→ **Exercise prompt**: Copy the lines below word for word, starting with the first line and going on through the line with "genus: Antheraea".

→ **Entries provided**:
-.-.-

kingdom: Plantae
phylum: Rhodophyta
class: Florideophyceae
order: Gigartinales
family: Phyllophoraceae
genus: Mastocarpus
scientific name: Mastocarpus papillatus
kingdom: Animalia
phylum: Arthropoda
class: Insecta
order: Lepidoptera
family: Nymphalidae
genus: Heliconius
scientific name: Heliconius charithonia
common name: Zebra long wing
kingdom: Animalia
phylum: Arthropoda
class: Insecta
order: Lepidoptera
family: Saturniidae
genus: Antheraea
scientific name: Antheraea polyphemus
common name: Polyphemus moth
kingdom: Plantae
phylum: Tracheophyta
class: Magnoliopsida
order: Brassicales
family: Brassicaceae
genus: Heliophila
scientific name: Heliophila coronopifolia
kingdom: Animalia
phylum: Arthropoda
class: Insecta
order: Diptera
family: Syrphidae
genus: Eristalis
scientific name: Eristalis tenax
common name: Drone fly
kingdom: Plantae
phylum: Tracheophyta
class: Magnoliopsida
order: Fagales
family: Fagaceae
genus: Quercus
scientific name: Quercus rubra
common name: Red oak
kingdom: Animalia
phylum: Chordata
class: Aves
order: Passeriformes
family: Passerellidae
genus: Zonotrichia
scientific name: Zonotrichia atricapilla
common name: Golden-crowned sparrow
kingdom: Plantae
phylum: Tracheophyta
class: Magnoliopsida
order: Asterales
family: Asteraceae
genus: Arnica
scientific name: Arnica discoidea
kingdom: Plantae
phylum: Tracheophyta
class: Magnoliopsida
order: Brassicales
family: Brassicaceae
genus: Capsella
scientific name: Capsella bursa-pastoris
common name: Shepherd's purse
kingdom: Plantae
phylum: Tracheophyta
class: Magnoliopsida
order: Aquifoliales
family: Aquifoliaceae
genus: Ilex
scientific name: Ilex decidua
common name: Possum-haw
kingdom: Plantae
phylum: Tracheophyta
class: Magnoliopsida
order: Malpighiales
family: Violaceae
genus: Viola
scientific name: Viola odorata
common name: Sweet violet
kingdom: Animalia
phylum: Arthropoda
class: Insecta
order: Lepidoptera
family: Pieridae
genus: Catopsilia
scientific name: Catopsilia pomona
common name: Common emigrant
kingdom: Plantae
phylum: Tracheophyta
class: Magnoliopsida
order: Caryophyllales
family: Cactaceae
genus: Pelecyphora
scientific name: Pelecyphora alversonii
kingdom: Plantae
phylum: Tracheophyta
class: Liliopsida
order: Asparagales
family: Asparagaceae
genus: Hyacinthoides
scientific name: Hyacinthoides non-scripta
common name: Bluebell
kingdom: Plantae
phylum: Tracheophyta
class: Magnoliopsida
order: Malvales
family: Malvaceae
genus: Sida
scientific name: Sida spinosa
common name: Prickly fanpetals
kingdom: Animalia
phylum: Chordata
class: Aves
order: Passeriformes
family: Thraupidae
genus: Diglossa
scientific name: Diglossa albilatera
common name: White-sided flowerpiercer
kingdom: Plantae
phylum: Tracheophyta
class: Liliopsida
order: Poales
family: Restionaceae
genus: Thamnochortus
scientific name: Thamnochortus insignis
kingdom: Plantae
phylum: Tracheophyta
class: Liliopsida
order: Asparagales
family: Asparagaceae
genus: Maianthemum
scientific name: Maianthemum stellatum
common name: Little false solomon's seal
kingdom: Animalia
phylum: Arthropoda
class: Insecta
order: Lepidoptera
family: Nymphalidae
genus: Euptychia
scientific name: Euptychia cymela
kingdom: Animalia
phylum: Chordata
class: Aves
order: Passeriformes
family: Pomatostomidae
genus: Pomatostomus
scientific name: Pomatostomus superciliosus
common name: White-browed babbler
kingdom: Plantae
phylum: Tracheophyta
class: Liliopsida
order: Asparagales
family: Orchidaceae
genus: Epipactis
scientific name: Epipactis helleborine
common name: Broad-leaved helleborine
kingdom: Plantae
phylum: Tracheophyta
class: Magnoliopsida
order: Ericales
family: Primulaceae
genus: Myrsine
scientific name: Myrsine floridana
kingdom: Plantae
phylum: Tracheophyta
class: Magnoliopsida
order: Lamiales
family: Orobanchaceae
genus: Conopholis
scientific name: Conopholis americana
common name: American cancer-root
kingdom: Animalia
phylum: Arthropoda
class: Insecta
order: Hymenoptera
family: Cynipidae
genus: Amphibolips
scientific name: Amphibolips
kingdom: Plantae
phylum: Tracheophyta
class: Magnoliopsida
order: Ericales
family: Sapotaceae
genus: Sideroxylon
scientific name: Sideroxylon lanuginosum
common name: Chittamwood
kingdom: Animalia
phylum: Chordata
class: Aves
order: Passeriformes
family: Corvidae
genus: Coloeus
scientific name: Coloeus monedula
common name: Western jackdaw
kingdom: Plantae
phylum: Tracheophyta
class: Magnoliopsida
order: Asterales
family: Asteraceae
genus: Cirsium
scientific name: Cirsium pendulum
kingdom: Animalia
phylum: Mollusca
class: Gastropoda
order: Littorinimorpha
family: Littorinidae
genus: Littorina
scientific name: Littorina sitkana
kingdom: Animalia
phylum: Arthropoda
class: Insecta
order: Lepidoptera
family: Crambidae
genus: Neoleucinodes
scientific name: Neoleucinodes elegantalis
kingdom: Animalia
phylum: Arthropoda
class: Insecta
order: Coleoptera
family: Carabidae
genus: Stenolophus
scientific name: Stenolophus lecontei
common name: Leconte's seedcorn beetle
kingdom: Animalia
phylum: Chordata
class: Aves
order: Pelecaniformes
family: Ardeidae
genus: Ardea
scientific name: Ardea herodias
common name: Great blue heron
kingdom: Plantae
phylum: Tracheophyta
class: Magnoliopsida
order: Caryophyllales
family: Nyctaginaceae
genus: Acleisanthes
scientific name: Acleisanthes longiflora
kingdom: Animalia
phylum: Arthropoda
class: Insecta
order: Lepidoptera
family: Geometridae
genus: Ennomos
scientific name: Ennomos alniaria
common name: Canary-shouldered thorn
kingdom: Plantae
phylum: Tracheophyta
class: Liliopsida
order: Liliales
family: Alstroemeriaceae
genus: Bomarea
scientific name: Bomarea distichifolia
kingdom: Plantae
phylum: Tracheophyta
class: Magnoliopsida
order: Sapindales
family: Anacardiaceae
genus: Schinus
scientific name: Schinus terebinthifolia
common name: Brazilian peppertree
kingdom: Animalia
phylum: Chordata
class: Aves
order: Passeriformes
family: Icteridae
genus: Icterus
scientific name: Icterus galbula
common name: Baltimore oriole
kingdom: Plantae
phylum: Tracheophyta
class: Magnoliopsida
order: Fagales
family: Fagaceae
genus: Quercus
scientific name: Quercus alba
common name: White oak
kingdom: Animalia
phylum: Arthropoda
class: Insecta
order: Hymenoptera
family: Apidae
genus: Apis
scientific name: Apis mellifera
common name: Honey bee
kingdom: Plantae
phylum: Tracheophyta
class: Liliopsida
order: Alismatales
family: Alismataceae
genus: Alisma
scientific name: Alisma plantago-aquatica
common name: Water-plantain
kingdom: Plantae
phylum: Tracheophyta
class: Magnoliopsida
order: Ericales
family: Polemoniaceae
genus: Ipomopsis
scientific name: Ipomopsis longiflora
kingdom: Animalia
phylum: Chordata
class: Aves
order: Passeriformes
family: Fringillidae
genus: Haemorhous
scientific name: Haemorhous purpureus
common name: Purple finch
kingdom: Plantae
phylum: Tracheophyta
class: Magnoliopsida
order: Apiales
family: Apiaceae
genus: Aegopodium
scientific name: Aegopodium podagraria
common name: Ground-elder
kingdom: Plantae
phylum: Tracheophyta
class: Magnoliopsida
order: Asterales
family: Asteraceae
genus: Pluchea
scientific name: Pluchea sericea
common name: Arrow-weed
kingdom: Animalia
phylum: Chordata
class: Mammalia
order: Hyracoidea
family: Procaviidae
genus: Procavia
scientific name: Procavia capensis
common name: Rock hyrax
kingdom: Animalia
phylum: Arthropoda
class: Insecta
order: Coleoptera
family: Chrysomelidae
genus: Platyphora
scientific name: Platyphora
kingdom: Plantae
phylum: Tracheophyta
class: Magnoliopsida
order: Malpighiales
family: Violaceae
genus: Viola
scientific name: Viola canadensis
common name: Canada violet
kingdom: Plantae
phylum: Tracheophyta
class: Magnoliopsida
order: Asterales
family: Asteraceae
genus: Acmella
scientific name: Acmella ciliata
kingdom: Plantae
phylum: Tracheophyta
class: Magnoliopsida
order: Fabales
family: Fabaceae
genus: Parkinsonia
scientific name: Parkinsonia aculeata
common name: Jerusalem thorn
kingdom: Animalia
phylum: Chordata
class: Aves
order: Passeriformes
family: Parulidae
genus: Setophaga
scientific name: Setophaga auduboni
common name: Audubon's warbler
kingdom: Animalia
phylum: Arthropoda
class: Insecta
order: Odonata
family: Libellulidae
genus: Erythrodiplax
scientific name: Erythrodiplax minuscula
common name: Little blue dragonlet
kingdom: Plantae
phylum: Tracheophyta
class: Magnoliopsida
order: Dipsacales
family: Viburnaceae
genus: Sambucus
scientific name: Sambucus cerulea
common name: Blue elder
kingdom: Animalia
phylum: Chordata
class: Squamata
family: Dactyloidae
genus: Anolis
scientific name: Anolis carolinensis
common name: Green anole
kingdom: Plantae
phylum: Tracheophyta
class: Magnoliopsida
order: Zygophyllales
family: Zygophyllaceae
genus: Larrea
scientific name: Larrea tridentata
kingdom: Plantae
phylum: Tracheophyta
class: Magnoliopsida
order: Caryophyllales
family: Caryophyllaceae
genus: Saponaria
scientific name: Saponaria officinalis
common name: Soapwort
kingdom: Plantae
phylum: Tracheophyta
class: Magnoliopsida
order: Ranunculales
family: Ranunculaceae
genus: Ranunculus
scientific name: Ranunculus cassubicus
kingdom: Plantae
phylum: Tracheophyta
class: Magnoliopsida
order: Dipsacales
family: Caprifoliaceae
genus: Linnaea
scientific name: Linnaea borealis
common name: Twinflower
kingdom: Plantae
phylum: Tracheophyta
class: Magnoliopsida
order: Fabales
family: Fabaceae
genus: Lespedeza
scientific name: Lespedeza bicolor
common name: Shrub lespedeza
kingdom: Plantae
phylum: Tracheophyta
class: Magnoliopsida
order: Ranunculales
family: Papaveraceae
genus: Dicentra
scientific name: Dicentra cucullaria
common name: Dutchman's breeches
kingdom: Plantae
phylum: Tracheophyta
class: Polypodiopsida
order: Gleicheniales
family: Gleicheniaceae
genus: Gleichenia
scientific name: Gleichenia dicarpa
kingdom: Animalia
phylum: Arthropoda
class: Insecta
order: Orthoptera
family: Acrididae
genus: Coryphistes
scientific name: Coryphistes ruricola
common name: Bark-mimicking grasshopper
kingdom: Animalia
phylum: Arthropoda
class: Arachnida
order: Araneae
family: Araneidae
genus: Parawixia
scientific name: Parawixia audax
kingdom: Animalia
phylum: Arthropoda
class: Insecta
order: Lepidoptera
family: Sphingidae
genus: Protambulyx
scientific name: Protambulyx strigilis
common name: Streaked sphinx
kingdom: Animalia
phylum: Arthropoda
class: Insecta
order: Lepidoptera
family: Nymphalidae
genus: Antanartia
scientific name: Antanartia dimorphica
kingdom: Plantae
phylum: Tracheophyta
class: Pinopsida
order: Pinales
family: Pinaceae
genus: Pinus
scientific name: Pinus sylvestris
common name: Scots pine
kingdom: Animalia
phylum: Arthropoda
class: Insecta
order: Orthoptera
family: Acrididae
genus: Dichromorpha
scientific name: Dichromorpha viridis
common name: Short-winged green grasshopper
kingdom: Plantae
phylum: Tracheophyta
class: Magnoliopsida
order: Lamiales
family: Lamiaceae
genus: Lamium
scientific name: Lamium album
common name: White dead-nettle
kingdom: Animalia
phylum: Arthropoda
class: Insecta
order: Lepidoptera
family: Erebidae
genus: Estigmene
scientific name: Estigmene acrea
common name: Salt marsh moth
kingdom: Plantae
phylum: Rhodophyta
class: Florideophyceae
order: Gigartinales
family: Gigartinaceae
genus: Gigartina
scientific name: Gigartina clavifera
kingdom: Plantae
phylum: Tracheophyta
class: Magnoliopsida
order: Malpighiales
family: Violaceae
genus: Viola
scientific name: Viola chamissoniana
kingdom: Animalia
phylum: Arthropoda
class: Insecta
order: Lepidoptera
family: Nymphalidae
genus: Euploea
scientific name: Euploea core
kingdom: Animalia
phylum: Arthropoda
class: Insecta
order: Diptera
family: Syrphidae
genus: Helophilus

-.-.-

→ **Exercise output**:
kingdom: Plantae
phylum: Rhodophyta
class: Florideophyceae
order: Gigartinales
family: Phyllophoraceae
genus: Mastocarpus
scientific name: Mastocarpus papillatus
kingdom: Animalia
phylum: Arthropoda
class: Insecta
order: Lepidoptera
family: Nymphalidae
genus: Heliconius
scientific name: Heliconius charithonia
common name: Zebra long wing
kingdom: Animalia
phylum: Arthropoda
class: Insecta
order: Lepidoptera
family: Saturniidae
genus: Antheraea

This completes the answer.